The text below is a blog post about the SearchStax and SolrCloud APIs. List every positive quality the post attributes to the standard SolrCloud APIs.

▶ [SELECTED EXTRACT]:
++++
So you can find my code here; it is apache-licensed; and you are welcome to copy and paste it and do whatever you like with it, including making a gem yourself if you want. Maybe I’ll get around to making it a gem in the future myself, I dunno, curious if there’s interest.

The SearchStax proprietary API’s

SearchStax has it’s own API’s that can I think be used for updating configsets and setting collections to use certain configsets etc. When I started exploring them, they are’t the worst vendor API’s I’ve seen, but I did find them a bit cumbersome to work with. The auth system involves a lot of steps (why can’t you just create an API Key from the SearchStax Web GUI?).

Overall I found them harder to use than just the standard Solr Cloud API’s, which worked fine in the SearchStax deployment, and have the added bonus of being transferable to any SolrCloud deployment instead of being SearchStax-specific. While the SearchStax docs and support try to steer you to the SearchStax specific API’s, I don’t think there’s really any good reason for this. (Perhaps the custom SearchStax API’s were written long ago when Solr API’s weren’t as complete?)

SearchStax support suggested that the SearchStax APIs were somehow more secure; but my SearchStax Solr API’s are protected behind HTTP basic auth, and if I’ve created basic auth credentials (or IP addr allowlist) those API’s will be available to anyone with auth to access Solr whether I use em or not! And support also suggested that the SearchStax API use would be logged, whereas my direct Solr API use would not be, which seems to be true at least in default setup, I can probably configure solr logging differently, but it just isn’t that important to me for these particular functions.

So after some initial exploration with SearchStax API, I realized that SolrCloud API (which I had never used before) could do everything I need and was more straightforward and transferable to use, and I’m happy with my decision to go with that.

3 thoughts on “Updating SolrCloud configuration in ruby

  1. True, thanks Charlie! I’m not sure I’d call that “writing it directly to disk” you are still interacting with a remote zookeeper, right? One of the options I am looking at is a managed Solr from SearchStax, and they don’t provide username/password-based auth to the zookeper directly, although they do to the Solr cloud.
++++
▶ [ENTRIES PROVIDED]:
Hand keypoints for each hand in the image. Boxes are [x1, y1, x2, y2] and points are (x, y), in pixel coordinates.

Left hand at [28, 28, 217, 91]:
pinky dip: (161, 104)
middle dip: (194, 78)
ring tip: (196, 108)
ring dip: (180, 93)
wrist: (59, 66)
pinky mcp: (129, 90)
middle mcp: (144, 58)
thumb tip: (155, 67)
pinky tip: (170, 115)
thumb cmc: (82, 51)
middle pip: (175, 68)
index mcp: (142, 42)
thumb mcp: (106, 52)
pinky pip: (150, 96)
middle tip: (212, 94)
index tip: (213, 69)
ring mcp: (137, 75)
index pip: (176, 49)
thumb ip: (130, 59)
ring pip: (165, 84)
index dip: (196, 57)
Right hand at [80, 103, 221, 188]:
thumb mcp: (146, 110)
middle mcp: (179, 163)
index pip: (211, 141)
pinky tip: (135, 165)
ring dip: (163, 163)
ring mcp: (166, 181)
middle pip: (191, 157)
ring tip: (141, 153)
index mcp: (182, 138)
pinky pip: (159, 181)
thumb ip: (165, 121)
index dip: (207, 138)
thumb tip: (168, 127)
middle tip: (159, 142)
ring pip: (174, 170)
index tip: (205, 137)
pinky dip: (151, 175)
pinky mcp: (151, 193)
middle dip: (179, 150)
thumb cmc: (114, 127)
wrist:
++++
▶ [EXPECTED ANSWER]:
- Easier to use than the SearchStax APIs
- Worked fine in the SearchStax deployment
- Transferable to any SolrCloud deployment instead of being SearchStax-specific
- Able to do everything the writer needed
- More straightforward to use